§ **DIRECTIVE A**:
Retype the passage on teacher training word for word, starting with "(Video) Role and" and going on through "for teacher training.".
§ **DIRECTIVE B**:
Repeat the entries word for word, starting with the line with "scientific name: Odocoileus hemionus" and going on through the final line of the entries. Reproduce those lines alone.

§ **SUPPLIED TEXT**:
=======

Other popular subjects include English, music, design and technology (DT), drama, RE, art and design, geography, history, business studies and PE.

Most applications for PGCEs are made through UCAS Teacher Training in the autumn before you wish to commence training. The DfE is setting up a new Apply for Teacher Training service, which will eventually replace UCAS Teacher Training. Until then, both application services will run side by side. Competition for places is high and early application is advised.

The Assessment Only (AO) route leading to QTS is possible for candidates who have a degree alongside a substantial amount of teaching experience in the UK, but do not have QTS. This involves submitting a portfolio of evidence of your work and a day-long assessment where you are observed while teaching at your school.

For more information about obtaining QTS, explore your options at Get into Teaching.

In Scotland, you'll need a degree and a Teaching Qualification (TQ) gained through undertaking a programme of ITE to qualify as a teacher. You must also register with the General Teaching Council for Scotland (GTCS). All teacher training programmes are university-led and you can take either a four-year undergraduate programme or a one-year Professional Graduate Diploma in Education (PGDE). Applications are made via UCAS Undergraduate for both undergraduate and postgraduate courses.

(Video) Role and responsibilities of a teacher in secondary School

To teach in Northern Ireland, you must have a degree and a recognised teacher training qualification, gained by taking either a four-year undergraduate BEd or a one-year PGCE, and must register with the General Teaching Council for Northern Ireland (GTCNI). Applications for the PGCE are made direct to the course provider, usually in November or December.

For information on teacher training in Northern Ireland, Scotland and Wales see:

If you trained in Scotland or Northern Ireland and want to teach in England, you'll need to apply for QTS. Information for teachers who've qualified outside the UK is available at GOV.UK - qualify to teach in England.

Find out more about funding for teacher training.

Skills

You'll need to have:

  • respect for children and an interest in helping them develop both academically and as people
  • excellent communication and interpersonal skills for working with children, other teachers and parents
  • good listening skills
  • the capacity to learn quickly
  • strong organisational and time management skills
  • the ability to inspire and enthuse children
  • energy, resourcefulness, responsibility and patience
  • dedication, resilience and self-discipline
  • a caring nature and an understanding of the needs and feelings of children
  • the ability to work independently, as well as part of a team
  • a sense of humour and the ability to keep things in perspective
  • imagination, creativity and a sense of humour
  • good judgement and an analytical mind
  • a good knowledge of the subject you're going to teach.

You'll also need to satisfactorily pass checks by the Disclosure and Barring Service for England and Wales (or the equivalent check in Scotland and Northern Ireland).

To find out more about the attributes you'll need, see essential skills for secondary school teachers.

Work experience

Having classroom experience will help you make a strong application to initial teacher training. You can use the Get school experience service to request school experience in a secondary school. Many secondary schools are happy to accept volunteer work experience placements. Find out more about volunteering in schools.

If you have other experience with children outside of the classroom, for example through sports, play schemes, summer camps, youth clubs, tutoring or mentoring, this may strengthen your application, as it will show you have a genuine interest in working with children.

=======

§ **INPUT**:
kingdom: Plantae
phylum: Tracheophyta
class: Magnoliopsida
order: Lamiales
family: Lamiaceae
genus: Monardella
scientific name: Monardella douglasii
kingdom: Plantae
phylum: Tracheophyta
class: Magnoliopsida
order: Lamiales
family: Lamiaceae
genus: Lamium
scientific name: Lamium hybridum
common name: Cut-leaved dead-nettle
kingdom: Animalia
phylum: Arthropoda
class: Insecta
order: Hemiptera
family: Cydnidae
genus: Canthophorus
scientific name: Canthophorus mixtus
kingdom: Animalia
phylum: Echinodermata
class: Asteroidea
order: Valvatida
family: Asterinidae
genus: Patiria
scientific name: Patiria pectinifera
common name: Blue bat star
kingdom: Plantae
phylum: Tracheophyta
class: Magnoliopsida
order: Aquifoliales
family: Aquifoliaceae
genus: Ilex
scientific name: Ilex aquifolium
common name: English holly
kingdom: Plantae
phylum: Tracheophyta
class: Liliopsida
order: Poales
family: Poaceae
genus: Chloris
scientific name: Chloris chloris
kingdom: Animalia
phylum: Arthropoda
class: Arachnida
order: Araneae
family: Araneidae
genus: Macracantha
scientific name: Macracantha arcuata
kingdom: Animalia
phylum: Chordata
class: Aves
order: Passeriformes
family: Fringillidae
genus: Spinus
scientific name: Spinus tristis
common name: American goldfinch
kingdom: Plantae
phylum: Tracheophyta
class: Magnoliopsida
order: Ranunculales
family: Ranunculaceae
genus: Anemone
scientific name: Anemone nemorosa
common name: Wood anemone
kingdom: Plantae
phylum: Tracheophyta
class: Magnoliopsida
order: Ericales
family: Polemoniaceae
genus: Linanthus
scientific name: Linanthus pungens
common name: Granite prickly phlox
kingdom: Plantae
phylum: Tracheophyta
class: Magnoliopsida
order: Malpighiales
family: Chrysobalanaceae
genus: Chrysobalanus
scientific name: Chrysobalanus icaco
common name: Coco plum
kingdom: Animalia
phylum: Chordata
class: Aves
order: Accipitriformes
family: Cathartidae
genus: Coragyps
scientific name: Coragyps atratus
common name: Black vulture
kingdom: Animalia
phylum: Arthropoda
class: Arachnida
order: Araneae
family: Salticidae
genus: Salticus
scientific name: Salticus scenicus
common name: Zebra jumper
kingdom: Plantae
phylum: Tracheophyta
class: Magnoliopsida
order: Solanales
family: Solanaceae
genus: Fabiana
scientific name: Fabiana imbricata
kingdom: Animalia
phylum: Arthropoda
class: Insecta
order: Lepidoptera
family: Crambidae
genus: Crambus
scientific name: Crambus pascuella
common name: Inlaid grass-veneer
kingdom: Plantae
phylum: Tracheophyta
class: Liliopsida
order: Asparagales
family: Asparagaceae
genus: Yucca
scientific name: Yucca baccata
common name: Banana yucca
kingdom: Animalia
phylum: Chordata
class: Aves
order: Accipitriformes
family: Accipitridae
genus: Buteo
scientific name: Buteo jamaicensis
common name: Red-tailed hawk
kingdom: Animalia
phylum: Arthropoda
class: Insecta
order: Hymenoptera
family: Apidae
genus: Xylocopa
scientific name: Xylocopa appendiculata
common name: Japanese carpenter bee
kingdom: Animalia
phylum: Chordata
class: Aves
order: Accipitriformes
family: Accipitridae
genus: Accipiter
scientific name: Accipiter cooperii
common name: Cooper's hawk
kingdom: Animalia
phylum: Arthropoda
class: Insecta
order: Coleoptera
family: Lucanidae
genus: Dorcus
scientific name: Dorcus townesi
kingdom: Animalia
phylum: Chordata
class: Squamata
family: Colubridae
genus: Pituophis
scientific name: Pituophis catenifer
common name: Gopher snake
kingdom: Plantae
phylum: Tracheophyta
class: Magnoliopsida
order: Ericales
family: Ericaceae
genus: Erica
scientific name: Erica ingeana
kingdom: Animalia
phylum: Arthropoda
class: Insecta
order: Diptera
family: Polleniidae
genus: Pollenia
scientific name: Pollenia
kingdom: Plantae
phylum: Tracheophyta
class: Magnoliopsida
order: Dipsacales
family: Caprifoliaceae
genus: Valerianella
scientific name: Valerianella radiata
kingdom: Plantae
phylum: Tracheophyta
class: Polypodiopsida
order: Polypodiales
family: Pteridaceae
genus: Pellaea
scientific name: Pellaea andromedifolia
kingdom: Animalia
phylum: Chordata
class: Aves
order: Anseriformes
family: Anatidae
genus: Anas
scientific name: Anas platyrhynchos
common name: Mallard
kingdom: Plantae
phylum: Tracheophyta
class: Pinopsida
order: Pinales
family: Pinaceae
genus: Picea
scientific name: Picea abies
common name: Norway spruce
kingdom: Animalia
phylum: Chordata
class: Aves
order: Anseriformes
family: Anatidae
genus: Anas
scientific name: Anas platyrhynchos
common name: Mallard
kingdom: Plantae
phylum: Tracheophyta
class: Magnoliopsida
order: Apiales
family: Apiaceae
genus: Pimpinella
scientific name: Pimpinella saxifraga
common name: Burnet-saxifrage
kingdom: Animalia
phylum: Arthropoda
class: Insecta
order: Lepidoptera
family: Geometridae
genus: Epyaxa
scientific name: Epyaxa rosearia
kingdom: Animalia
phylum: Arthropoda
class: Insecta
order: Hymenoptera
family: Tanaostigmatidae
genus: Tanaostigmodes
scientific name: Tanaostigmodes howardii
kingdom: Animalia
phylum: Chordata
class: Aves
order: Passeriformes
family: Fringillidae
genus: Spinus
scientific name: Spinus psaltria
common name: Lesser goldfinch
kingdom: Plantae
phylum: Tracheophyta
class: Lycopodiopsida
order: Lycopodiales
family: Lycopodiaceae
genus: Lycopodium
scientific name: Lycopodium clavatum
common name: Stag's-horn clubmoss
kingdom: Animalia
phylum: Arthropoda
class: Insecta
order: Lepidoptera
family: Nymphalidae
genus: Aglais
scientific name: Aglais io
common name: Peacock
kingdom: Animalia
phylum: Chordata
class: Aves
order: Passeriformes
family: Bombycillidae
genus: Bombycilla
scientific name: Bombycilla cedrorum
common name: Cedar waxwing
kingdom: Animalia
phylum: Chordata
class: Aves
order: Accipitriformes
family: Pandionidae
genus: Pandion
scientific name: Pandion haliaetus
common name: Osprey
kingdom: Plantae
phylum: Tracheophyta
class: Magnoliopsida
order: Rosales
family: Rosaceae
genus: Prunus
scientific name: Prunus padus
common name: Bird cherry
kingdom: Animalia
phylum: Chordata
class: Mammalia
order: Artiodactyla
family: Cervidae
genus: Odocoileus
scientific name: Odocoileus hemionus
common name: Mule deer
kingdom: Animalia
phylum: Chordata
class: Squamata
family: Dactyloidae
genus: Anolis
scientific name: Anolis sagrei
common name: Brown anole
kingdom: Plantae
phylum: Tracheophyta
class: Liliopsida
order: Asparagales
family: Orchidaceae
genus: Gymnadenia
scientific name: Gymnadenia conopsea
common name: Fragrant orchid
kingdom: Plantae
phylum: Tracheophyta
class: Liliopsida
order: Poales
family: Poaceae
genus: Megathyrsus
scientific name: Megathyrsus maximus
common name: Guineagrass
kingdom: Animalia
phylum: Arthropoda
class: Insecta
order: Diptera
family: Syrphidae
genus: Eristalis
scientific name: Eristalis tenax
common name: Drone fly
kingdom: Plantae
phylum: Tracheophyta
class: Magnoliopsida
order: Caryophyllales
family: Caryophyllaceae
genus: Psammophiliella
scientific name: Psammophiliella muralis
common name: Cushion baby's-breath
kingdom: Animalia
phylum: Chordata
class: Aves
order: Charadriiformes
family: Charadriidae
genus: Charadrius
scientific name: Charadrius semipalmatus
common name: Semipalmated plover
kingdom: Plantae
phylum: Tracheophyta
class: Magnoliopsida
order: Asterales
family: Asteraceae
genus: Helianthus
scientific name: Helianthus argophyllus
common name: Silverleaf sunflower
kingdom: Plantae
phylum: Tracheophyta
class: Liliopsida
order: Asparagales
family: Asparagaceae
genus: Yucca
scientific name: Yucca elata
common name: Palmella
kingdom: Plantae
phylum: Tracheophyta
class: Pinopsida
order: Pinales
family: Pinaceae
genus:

=======

§ **EXERCISE OUTPUT A**:
(Video) Role and responsibilities of a teacher in secondary School

To teach in Northern Ireland, you must have a degree and a recognised teacher training qualification, gained by taking either a four-year undergraduate BEd or a one-year PGCE, and must register with the General Teaching Council for Northern Ireland (GTCNI). Applications for the PGCE are made direct to the course provider, usually in November or December.

For information on teacher training in Northern Ireland, Scotland and Wales see:

If you trained in Scotland or Northern Ireland and want to teach in England, you'll need to apply for QTS. Information for teachers who've qualified outside the UK is available at GOV.UK - qualify to teach in England.

Find out more about funding for teacher training.

§ **EXERCISE OUTPUT B**:
scientific name: Odocoileus hemionus
common name: Mule deer
kingdom: Animalia
phylum: Chordata
class: Squamata
family: Dactyloidae
genus: Anolis
scientific name: Anolis sagrei
common name: Brown anole
kingdom: Plantae
phylum: Tracheophyta
class: Liliopsida
order: Asparagales
family: Orchidaceae
genus: Gymnadenia
scientific name: Gymnadenia conopsea
common name: Fragrant orchid
kingdom: Plantae
phylum: Tracheophyta
class: Liliopsida
order: Poales
family: Poaceae
genus: Megathyrsus
scientific name: Megathyrsus maximus
common name: Guineagrass
kingdom: Animalia
phylum: Arthropoda
class: Insecta
order: Diptera
family: Syrphidae
genus: Eristalis
scientific name: Eristalis tenax
common name: Drone fly
kingdom: Plantae
phylum: Tracheophyta
class: Magnoliopsida
order: Caryophyllales
family: Caryophyllaceae
genus: Psammophiliella
scientific name: Psammophiliella muralis
common name: Cushion baby's-breath
kingdom: Animalia
phylum: Chordata
class: Aves
order: Charadriiformes
family: Charadriidae
genus: Charadrius
scientific name: Charadrius semipalmatus
common name: Semipalmated plover
kingdom: Plantae
phylum: Tracheophyta
class: Magnoliopsida
order: Asterales
family: Asteraceae
genus: Helianthus
scientific name: Helianthus argophyllus
common name: Silverleaf sunflower
kingdom: Plantae
phylum: Tracheophyta
class: Liliopsida
order: Asparagales
family: Asparagaceae
genus: Yucca
scientific name: Yucca elata
common name: Palmella
kingdom: Plantae
phylum: Tracheophyta
class: Pinopsida
order: Pinales
family: Pinaceae
genus:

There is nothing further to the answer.